TUMO is about to turn 10! A perfect reason to track down some of our very first TUMOians who walked through our doors all those years ago. In this new series, we’ll check in with our alumni for a full report on what they’re up to these days. We’re kicking things off with Nare Gevorgyan.
Nare is a co-founder and chief design officer at Embry Tech, a startup that designs a system of smart insoles and an application that tracks and analyzes body weight and physical activity to ensure a healthy lifestyle.
As Nare tells it, “At Embry Tech we have gathered a dream team around us and broken into the US market. Just after we started with my husband Sargis, our nutritionist Liana and biomedical equipment expert Levon joined us from Boston as co-founders. Now, we have a team of 15! A year ago, Eva Gyulzadyan joined our team; ten years ago, she was my learning coach at TUMO!”

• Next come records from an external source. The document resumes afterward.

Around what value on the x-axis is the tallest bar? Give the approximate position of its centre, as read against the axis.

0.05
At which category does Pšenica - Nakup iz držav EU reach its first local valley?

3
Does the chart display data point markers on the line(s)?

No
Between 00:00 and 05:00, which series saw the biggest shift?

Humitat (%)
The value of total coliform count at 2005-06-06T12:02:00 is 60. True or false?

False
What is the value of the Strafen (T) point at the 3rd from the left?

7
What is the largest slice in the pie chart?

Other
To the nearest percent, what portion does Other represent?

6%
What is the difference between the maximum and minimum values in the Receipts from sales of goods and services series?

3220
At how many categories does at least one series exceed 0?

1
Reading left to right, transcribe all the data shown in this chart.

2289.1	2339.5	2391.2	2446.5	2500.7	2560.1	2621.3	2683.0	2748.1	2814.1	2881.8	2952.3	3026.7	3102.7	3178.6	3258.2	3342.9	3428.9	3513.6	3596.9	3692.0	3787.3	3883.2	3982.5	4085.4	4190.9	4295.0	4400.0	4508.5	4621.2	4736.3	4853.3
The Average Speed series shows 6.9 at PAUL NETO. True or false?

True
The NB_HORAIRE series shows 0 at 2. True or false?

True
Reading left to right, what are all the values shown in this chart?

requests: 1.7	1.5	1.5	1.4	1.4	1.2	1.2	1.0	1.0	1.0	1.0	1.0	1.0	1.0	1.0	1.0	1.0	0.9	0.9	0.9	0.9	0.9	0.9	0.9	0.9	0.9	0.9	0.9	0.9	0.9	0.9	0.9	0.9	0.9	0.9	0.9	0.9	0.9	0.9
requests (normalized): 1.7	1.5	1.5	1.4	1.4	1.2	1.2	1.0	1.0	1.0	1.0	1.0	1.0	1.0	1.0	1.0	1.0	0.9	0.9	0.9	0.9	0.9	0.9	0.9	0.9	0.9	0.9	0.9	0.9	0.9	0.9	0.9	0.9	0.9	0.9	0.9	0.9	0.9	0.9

Embry Tech has already racked up several accolades with this dream team, pulled in investment, won at WCIT19, and represented Armenia at the Viva Tech expo in Paris. “I consider our major success to be raising weight management and activity tracking to a new level. Helping a person lead a healthier lifestyle alongside the long hours spent at the office.”
Forming this startup was no accident for Nare. She’s always been fascinated by the physics, ergonomics, color schemes, and psychology of product design.
“We’re essentially creating something that can help people improve their lives. It all started at TUMO where I would spend all day talking about product design. With Vasken Brutyan, one of my first workshop leaders there, we created the startup Ardēan, which TUMO spun off into an independent company. Our entire workshop team moved from the classroom to our new studio.”
Nare continues with passion, “Find. Draw. Create. Remix. This process resulted in scarves with Armenian patterns, household goods, and countless exhibitions. It’s terrific seeing Ardēan‘s products used by people across the globe.”
Before TUMO, all Nare had was a Pentium 3 that would barely run Photoshop CS2. And yet, she was still taking on freelance work. “With my dial-up internet connection, I was somehow able to study works on Yanko Design, which I consider the Louvre of product design.”
“I was quite active at TUMO, participating in everything, and when I married a year later, being 19 years old, my relatives would ask me, “Why do you need TUMO?” and I’d even earned the nickname of ‘the one married TUMOian.’ It never bothered me much. One of the best things about TUMO is what surrounds you.”
These were the auspicious beginnings of Nare’s product design career. And now you’ll find her featured on the Forbes list of women in tech – next to Marie Lou Papazian, TUMO’s CEO.
“There was a time when, while designing decorative pieces, I would listen to Hamasyan and Mansuryan on repeat. These products were displayed on TUMO’s first floor when one day I caught sight of Hamasyan and Mansuryan sitting in front of them. I don’t know why they were there, but I was in shock, my eyes teared up… and then I went back to work.”